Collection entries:
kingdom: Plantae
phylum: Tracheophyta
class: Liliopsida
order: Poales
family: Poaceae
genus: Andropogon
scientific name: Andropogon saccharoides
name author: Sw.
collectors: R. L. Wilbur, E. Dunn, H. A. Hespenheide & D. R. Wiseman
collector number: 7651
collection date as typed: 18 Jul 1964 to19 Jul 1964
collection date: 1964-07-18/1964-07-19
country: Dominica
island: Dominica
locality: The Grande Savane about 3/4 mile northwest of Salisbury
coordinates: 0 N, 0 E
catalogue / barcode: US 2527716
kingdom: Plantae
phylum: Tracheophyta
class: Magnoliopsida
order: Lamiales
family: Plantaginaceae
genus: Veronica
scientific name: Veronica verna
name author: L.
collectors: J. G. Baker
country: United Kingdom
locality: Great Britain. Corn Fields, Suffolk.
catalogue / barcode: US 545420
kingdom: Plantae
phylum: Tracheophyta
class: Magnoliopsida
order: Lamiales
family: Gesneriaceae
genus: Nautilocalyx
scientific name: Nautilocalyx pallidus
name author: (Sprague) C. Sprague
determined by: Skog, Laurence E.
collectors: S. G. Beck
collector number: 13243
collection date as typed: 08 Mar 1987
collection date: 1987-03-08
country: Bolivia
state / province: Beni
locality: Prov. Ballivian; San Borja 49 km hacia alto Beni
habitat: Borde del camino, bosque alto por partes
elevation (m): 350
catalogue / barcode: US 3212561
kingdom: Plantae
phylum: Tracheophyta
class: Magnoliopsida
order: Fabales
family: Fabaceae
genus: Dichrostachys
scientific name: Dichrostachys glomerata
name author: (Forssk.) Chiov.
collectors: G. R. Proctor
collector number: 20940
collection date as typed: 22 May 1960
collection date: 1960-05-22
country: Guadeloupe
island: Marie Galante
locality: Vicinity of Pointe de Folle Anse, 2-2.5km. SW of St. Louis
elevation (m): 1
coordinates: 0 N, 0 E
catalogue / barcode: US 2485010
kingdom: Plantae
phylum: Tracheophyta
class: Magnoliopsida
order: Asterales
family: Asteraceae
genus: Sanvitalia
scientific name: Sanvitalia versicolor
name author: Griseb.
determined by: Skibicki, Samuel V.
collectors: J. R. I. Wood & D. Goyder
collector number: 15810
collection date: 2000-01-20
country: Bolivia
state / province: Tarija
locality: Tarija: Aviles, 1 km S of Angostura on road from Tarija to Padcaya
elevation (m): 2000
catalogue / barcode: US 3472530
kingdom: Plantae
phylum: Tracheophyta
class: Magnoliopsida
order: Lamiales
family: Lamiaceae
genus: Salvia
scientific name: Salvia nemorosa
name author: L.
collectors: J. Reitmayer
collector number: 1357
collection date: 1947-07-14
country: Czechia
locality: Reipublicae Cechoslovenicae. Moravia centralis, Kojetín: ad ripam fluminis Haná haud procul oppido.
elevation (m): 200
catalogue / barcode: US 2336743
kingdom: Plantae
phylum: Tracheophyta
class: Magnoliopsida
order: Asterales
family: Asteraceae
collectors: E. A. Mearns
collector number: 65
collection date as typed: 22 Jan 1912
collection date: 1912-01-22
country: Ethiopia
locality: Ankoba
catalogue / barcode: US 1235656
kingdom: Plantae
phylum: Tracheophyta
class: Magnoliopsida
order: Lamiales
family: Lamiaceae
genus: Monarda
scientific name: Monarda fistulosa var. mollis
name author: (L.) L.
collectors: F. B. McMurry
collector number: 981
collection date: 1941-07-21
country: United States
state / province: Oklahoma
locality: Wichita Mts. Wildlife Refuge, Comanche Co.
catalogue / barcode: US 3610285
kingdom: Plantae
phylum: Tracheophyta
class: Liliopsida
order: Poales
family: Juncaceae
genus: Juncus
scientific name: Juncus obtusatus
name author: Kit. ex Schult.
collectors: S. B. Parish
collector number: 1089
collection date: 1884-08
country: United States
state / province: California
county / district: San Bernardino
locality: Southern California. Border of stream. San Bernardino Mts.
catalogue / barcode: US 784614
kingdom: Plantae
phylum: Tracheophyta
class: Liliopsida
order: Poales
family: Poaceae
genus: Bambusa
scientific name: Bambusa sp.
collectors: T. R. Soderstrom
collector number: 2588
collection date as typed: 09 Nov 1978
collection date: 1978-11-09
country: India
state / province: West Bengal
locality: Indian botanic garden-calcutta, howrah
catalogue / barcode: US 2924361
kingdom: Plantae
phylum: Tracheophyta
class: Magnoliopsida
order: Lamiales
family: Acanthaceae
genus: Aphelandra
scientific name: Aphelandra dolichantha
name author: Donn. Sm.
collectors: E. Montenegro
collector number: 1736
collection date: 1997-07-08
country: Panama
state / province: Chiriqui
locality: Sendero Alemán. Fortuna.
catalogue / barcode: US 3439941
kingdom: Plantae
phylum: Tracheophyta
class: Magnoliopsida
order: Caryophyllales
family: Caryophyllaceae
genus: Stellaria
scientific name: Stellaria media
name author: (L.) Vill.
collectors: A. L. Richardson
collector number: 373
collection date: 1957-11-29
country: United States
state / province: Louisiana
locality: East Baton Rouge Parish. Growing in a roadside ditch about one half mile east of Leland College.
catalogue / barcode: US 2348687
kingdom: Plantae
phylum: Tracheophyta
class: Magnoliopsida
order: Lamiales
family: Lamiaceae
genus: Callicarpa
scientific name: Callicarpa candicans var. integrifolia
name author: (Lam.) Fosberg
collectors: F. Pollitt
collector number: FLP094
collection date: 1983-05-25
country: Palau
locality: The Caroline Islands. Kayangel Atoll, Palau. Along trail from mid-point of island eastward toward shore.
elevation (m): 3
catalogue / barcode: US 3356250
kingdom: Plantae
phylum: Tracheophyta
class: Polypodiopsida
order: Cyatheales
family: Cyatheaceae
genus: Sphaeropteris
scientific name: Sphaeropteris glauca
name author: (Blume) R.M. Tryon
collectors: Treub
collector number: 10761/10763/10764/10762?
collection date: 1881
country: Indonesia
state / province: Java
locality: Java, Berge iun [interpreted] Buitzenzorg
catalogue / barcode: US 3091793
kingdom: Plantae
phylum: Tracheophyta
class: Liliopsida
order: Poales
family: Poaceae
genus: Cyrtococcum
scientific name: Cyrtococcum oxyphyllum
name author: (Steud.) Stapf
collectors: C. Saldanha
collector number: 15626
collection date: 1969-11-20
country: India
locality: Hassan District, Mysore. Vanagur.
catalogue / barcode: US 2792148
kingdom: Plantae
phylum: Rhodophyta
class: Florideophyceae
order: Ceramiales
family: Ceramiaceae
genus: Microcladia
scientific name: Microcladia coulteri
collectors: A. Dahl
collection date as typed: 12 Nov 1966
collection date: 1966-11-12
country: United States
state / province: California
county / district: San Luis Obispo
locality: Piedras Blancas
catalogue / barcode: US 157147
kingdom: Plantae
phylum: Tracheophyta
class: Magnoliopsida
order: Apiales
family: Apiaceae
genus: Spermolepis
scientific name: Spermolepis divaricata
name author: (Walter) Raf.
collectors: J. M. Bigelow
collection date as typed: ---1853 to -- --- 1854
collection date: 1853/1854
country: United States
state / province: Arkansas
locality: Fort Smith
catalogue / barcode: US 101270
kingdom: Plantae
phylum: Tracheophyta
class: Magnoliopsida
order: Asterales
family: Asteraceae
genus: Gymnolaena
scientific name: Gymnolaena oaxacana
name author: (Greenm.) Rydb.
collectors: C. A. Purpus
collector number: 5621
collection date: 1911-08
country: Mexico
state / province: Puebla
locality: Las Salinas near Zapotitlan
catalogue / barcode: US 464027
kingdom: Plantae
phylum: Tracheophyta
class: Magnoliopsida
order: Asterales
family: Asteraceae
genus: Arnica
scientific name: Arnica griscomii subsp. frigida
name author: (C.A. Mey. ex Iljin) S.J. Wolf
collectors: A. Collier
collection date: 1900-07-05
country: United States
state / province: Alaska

→ Exercise brief: Reproduce verbatim the lines from the one containing "genus: Juncus" through the one containing "country: Panama", both inclusive.

→ Worked solution:
genus: Juncus
scientific name: Juncus obtusatus
name author: Kit. ex Schult.
collectors: S. B. Parish
collector number: 1089
collection date: 1884-08
country: United States
state / province: California
county / district: San Bernardino
locality: Southern California. Border of stream. San Bernardino Mts.
catalogue / barcode: US 784614
kingdom: Plantae
phylum: Tracheophyta
class: Liliopsida
order: Poales
family: Poaceae
genus: Bambusa
scientific name: Bambusa sp.
collectors: T. R. Soderstrom
collector number: 2588
collection date as typed: 09 Nov 1978
collection date: 1978-11-09
country: India
state / province: West Bengal
locality: Indian botanic garden-calcutta, howrah
catalogue / barcode: US 2924361
kingdom: Plantae
phylum: Tracheophyta
class: Magnoliopsida
order: Lamiales
family: Acanthaceae
genus: Aphelandra
scientific name: Aphelandra dolichantha
name author: Donn. Sm.
collectors: E. Montenegro
collector number: 1736
collection date: 1997-07-08
country: Panama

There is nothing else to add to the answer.